##### Task data

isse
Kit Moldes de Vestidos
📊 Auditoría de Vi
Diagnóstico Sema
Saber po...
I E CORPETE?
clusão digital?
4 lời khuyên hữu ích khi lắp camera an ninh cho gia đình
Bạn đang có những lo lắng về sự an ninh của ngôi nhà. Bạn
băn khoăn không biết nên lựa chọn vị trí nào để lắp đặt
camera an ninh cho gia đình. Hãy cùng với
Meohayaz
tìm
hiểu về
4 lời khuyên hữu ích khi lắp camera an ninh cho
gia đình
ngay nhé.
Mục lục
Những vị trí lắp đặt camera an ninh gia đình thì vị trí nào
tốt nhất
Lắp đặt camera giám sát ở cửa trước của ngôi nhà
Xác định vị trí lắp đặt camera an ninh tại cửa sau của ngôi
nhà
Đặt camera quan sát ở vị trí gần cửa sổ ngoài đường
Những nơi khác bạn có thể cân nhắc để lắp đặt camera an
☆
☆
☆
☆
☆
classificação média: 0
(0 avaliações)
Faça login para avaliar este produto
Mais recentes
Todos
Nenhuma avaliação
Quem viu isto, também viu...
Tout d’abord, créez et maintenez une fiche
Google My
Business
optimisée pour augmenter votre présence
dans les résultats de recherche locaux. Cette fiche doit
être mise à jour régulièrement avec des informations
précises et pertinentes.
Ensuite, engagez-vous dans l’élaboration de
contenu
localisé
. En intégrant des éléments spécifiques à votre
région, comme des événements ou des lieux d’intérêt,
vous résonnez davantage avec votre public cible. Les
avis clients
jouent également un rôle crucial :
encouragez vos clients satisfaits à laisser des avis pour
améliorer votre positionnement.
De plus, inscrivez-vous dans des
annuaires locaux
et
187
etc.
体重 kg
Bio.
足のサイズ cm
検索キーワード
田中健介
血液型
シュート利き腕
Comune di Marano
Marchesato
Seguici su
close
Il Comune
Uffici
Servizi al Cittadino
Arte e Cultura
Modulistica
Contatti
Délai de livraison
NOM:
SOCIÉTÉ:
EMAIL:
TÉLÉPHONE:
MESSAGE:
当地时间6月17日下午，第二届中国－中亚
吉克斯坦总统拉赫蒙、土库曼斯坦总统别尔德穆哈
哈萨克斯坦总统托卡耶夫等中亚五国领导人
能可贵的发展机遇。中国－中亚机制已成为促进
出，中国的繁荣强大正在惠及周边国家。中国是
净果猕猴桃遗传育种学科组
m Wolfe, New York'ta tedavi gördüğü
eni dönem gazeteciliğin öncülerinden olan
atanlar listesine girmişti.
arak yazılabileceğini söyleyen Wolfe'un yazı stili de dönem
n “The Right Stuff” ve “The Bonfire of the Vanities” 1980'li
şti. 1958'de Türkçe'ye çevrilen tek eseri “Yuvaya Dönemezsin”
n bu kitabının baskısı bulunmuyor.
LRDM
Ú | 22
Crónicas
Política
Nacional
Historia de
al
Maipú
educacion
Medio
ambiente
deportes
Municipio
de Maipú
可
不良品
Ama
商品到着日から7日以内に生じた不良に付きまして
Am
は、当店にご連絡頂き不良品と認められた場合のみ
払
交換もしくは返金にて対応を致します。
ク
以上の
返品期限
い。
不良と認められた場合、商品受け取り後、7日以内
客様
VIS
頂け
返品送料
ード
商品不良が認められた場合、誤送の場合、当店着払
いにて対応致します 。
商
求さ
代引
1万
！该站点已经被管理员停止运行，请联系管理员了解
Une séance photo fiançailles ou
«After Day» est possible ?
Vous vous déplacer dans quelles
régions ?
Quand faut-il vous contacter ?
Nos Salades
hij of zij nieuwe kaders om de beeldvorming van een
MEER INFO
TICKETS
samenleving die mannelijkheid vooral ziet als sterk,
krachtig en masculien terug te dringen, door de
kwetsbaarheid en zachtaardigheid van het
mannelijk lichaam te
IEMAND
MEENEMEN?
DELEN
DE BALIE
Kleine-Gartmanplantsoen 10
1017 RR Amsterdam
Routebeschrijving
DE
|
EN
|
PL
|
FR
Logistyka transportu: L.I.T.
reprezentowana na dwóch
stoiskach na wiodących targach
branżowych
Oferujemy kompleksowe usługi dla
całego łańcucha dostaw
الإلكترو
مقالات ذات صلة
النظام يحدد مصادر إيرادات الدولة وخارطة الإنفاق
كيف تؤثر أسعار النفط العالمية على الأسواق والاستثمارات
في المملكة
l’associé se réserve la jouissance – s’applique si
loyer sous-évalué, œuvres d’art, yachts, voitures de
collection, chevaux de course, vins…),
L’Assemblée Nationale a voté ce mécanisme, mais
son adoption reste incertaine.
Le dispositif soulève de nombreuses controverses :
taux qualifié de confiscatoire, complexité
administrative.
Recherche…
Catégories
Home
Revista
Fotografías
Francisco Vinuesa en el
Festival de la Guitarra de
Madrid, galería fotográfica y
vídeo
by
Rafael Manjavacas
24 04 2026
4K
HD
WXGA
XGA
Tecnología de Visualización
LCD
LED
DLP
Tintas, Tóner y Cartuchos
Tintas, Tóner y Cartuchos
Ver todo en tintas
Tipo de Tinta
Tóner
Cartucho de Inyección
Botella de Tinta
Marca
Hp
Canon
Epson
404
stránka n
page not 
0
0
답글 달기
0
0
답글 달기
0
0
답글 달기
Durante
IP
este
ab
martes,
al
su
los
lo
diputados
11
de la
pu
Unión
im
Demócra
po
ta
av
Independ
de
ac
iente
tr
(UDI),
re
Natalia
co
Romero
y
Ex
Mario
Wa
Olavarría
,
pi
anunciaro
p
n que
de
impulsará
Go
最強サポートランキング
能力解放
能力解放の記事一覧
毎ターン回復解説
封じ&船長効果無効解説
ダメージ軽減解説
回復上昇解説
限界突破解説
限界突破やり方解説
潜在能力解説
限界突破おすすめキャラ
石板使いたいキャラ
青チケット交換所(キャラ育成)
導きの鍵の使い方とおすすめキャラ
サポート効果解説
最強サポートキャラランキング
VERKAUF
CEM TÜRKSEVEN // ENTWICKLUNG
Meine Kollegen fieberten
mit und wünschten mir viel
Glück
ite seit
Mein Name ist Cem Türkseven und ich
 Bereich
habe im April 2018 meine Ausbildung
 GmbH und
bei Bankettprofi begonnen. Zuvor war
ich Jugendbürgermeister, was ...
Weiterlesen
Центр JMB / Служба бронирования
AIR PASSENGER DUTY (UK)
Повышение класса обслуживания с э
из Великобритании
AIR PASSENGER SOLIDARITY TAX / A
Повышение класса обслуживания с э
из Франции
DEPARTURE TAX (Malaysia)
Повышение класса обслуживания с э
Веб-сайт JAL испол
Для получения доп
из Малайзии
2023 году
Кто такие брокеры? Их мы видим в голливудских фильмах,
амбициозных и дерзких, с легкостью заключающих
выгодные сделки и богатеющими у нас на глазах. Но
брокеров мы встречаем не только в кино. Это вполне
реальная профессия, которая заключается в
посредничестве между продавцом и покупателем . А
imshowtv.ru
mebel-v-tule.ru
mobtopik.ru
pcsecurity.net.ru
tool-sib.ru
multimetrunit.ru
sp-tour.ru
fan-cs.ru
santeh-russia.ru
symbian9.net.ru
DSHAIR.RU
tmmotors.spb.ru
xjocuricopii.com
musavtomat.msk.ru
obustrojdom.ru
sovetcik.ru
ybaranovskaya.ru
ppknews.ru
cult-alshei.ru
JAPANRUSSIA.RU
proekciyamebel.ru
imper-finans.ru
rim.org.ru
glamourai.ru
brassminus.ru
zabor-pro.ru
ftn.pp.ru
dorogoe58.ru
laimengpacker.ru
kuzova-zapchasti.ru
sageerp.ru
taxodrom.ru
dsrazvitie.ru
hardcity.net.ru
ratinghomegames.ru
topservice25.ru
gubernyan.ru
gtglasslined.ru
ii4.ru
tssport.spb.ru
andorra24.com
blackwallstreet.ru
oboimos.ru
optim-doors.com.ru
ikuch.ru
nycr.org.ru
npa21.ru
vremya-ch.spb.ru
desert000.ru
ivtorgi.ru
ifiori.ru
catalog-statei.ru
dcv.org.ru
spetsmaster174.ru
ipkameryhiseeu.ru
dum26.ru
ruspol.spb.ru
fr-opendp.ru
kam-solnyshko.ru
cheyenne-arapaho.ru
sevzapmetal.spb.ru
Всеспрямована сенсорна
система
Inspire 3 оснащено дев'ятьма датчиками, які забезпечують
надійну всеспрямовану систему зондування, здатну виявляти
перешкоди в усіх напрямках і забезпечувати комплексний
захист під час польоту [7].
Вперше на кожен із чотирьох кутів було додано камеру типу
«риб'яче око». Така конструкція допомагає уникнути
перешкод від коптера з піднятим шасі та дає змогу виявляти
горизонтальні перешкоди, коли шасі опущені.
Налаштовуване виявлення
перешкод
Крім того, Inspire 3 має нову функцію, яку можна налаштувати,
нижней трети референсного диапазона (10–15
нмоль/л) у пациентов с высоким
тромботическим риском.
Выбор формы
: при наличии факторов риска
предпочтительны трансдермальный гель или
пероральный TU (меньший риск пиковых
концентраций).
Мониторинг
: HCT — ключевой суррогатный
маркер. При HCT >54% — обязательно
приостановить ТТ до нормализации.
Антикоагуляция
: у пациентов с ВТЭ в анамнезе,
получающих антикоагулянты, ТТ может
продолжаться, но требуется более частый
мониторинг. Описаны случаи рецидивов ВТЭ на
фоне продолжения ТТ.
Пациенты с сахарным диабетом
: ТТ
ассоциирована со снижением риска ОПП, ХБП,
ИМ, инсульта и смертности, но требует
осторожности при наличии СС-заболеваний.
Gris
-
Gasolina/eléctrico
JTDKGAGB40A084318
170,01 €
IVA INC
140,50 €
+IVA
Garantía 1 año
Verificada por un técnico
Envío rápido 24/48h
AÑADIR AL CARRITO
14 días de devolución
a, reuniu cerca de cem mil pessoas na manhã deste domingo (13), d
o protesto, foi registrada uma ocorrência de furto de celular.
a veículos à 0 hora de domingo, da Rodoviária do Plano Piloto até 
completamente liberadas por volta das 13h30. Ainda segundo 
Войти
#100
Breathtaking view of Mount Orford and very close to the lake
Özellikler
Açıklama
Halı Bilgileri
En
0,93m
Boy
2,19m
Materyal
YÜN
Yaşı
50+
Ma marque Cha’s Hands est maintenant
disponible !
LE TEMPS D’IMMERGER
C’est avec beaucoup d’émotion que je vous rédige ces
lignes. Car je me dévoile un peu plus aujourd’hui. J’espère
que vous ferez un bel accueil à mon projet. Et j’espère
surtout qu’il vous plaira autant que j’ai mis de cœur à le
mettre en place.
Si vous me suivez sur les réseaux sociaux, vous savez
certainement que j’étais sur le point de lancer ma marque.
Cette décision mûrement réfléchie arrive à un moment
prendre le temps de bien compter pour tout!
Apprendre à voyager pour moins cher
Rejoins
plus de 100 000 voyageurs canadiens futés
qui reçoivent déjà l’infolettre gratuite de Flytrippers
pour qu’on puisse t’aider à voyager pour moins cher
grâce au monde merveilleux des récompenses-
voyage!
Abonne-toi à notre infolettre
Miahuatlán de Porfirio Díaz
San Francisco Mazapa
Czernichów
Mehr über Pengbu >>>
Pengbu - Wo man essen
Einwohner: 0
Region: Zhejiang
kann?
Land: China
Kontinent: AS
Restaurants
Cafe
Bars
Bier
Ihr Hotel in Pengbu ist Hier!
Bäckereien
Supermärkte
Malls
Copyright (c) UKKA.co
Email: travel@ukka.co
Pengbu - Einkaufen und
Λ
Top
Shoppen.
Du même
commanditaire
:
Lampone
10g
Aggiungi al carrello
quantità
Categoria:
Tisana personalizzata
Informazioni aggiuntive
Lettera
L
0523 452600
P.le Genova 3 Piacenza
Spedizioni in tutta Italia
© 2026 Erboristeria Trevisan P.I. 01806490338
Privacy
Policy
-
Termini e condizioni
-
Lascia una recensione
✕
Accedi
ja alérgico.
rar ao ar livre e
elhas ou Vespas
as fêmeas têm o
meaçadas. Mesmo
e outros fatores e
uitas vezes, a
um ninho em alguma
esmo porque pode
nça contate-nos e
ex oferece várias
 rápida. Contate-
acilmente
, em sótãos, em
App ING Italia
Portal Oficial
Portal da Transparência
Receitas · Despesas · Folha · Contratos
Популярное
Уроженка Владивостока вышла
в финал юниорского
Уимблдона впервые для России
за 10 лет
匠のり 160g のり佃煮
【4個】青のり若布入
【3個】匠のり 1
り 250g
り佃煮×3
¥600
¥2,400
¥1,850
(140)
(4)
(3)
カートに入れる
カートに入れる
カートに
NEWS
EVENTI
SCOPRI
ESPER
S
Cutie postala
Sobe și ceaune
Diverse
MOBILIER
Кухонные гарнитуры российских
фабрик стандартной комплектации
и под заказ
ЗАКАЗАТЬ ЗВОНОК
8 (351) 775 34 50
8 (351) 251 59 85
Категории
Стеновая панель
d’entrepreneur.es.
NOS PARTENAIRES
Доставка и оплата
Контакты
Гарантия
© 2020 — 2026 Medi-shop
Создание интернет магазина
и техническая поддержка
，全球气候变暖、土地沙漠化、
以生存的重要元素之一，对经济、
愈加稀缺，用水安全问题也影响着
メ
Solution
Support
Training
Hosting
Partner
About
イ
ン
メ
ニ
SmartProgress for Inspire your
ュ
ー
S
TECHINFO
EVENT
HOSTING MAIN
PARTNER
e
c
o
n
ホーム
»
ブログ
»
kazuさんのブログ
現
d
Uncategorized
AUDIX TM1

##########

Collect every line in the listing above that contains the word "espère", matching case exactly.

lignes. Car je me dévoile un peu plus aujourd’hui. J’espère
que vous ferez un bel accueil à mon projet. Et j’espère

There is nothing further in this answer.